▶ TRY IT:
Copy precisely the first line of the material below and every later line, stopping with the line that contains "octubre 2021".

▶ SOURCE MATERIAL:
****************************************

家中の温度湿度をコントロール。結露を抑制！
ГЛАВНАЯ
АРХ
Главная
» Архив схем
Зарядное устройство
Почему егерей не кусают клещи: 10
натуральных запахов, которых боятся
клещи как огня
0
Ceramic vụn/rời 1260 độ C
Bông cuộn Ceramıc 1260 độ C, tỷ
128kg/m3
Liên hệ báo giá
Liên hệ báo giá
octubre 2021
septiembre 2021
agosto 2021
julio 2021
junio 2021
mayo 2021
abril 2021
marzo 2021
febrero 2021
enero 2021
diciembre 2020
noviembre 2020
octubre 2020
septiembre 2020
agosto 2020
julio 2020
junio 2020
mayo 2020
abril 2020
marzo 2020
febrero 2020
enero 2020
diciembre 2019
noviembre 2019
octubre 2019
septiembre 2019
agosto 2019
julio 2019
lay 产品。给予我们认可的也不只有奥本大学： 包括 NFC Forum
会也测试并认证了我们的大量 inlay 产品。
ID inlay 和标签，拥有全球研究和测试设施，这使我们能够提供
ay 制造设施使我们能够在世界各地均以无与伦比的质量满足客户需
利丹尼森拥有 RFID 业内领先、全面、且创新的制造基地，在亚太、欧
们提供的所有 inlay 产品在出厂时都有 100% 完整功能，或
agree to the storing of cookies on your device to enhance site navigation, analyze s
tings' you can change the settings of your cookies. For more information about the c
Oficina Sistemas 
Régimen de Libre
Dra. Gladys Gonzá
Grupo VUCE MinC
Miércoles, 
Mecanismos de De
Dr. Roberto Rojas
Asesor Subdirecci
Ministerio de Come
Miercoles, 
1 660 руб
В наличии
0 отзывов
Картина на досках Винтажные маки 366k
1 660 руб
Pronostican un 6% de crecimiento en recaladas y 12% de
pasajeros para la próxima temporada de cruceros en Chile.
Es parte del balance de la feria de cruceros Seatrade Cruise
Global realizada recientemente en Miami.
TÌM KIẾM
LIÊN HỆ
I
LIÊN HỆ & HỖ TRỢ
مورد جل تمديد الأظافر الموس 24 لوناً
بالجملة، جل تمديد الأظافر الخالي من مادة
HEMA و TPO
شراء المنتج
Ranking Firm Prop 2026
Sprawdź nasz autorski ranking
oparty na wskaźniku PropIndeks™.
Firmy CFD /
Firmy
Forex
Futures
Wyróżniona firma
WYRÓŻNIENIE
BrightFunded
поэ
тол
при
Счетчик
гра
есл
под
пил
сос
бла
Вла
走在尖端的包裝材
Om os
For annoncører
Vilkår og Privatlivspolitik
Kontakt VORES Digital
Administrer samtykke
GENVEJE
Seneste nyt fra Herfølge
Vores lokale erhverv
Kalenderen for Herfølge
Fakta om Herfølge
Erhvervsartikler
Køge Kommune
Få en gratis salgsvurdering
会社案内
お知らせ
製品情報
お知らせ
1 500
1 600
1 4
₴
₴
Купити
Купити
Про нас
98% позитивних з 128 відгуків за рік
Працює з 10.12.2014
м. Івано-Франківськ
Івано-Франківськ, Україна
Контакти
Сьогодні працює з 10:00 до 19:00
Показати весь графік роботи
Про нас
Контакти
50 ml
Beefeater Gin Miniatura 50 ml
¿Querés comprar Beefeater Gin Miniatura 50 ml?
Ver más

****************************************

▶ YOUR RESPONSE:
家中の温度湿度をコントロール。結露を抑制！
ГЛАВНАЯ
АРХ
Главная
» Архив схем
Зарядное устройство
Почему егерей не кусают клещи: 10
натуральных запахов, которых боятся
клещи как огня
0
Ceramic vụn/rời 1260 độ C
Bông cuộn Ceramıc 1260 độ C, tỷ
128kg/m3
Liên hệ báo giá
Liên hệ báo giá
octubre 2021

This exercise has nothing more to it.